_TEXTO FORNECIDO_

No parágrafo acima temos dois princípios de pesquisa similares aos que propôs Husserl futuramente. O primeiro é que ele sabe que não vai estudar diretamente os espíritos, nem o mundo espiritual. Ele vai estudar indiretamente, a partir do conteúdo do que dizem os médiuns. Em fenomenologia, se diz que se estuda a “consciência da realidade”, e não diretamente um objeto natural. Kardec estudou a “consciência da consciência da realidade”, ou seja, o que o médium interpreta sobre o discurso de um espírito sobre o mundo espiritual.

O segundo princípio similar é o da busca de explicações espirituais semelhantes, produzidas por espíritos capazes, através de diferentes médiuns, que de preferência não conhecem uns aos outros. Husserl denomina isso de “redução eidética”, a busca das essências, aquele conteúdo apreendido pela intuição do pesquisador após investigação fenomenológica com diversos sujeitos, cujos elementos centrais do discurso são similares. É com esse material que Kardec formula a doutrina espírita, ou, em linguagem científica, a teoria espírita.

_SEÇÃO DE DADOS_
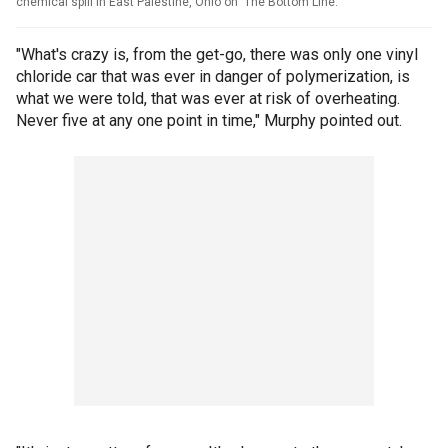
chemical spill in East Palestine, Ohio on 'The Bottom Line.'
"What's crazy is, from the get-go, there was only one vinyl
chloride car that was ever in danger of polymerization, is
what we were told, that was ever at risk of overheating.
Never five at any one point in time," Murphy pointed out.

_QUESTÕES A RESPONDER_
1. Segundo o texto fornecido, que nome Husserl dá à busca das essências?
2. Reproduza o trecho do texto fornecido que começa nas palavras "No parágrafo acima" e termina logo após "sobre o mundo espiritual.".

_RESULTADOS DO EXERCÍCIO_
1. Redução eidética.

2.
No parágrafo acima temos dois princípios de pesquisa similares aos que propôs Husserl futuramente. O primeiro é que ele sabe que não vai estudar diretamente os espíritos, nem o mundo espiritual. Ele vai estudar indiretamente, a partir do conteúdo do que dizem os médiuns. Em fenomenologia, se diz que se estuda a “consciência da realidade”, e não diretamente um objeto natural. Kardec estudou a “consciência da consciência da realidade”, ou seja, o que o médium interpreta sobre o discurso de um espírito sobre o mundo espiritual.